AI market bears also flag that circular investment flows risk inflating valuations without immediate utility, reminiscent of the dot-com era, and warn that crashes could occur as overbuilt infrastructure struggles to deliver returns.
The bulls, however, argue the AI boom is real. Rapid adoption, rising token usage, and transformative applications suggest genuine demand. Current investments are laying the foundation for a long-term AI-powered economy, akin to the chaotic early investments during the industrial revolution that ultimately yielded lasting societal and economic shifts.
Amid this uncertainty, some market watchers suggest the more durable opportunity lies beneath the surface – in the systems that power AI.
Utilities, pipelines, rail networks, data centres, and telecommunications towers are the backbone of everyday life and now, increasingly, of AI itself. Their revenue streams are typically regulated, stable, and far less volatile than those of AI companies chasing growth targets and investor hype.
The surge in AI adoption is already driving energy demand. Data centre electricity consumption in the United States, under some projections, is expected to rise threefold by 2030 as hyperscale operators expand their computing infrastructure. Utilities and power providers stand to benefit directly, with long-term contracts offering predictable cash flow even if AI growth slows. Public and private infrastructure alike offer strong returns, with public assets providing liquidity and private holdings giving exposure to regulated sectors. Beyond AI, pipelines, railroads, and nuclear and renewable energy projects offer additional growth avenues.

__Collected data entries__:
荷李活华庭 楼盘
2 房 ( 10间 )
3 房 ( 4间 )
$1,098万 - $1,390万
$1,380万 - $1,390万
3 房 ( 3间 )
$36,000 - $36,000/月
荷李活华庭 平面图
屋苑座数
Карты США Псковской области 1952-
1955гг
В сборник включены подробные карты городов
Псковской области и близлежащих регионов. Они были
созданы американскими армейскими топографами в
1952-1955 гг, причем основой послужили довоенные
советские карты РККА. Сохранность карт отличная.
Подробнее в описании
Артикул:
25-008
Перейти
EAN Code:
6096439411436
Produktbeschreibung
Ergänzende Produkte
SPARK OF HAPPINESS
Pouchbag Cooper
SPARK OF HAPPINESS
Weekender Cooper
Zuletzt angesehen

---

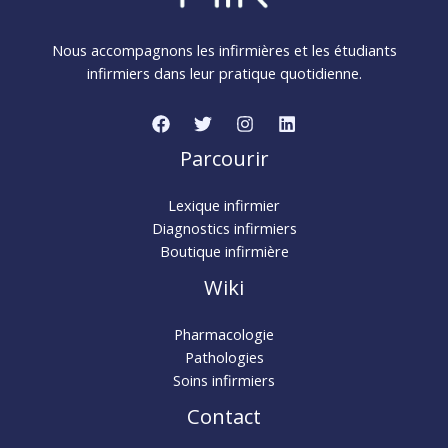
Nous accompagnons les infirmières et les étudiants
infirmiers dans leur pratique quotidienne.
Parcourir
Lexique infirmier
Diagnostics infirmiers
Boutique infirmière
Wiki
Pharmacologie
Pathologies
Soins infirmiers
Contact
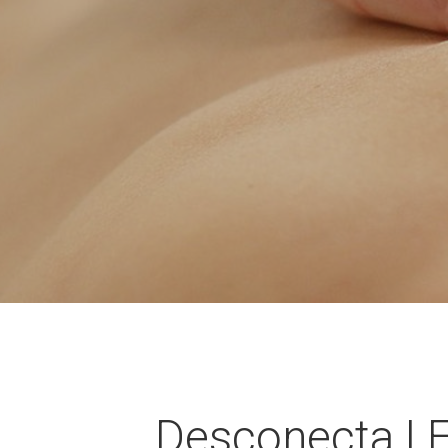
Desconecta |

__Job__: Return, word for word, the section of the passage on AI investment that runs from "The bulls, however, argue" up to and including "and investor hype.".

__Task answer__:
The bulls, however, argue the AI boom is real. Rapid adoption, rising token usage, and transformative applications suggest genuine demand. Current investments are laying the foundation for a long-term AI-powered economy, akin to the chaotic early investments during the industrial revolution that ultimately yielded lasting societal and economic shifts.
Amid this uncertainty, some market watchers suggest the more durable opportunity lies beneath the surface – in the systems that power AI.
Utilities, pipelines, rail networks, data centres, and telecommunications towers are the backbone of everyday life and now, increasingly, of AI itself. Their revenue streams are typically regulated, stable, and far less volatile than those of AI companies chasing growth targets and investor hype.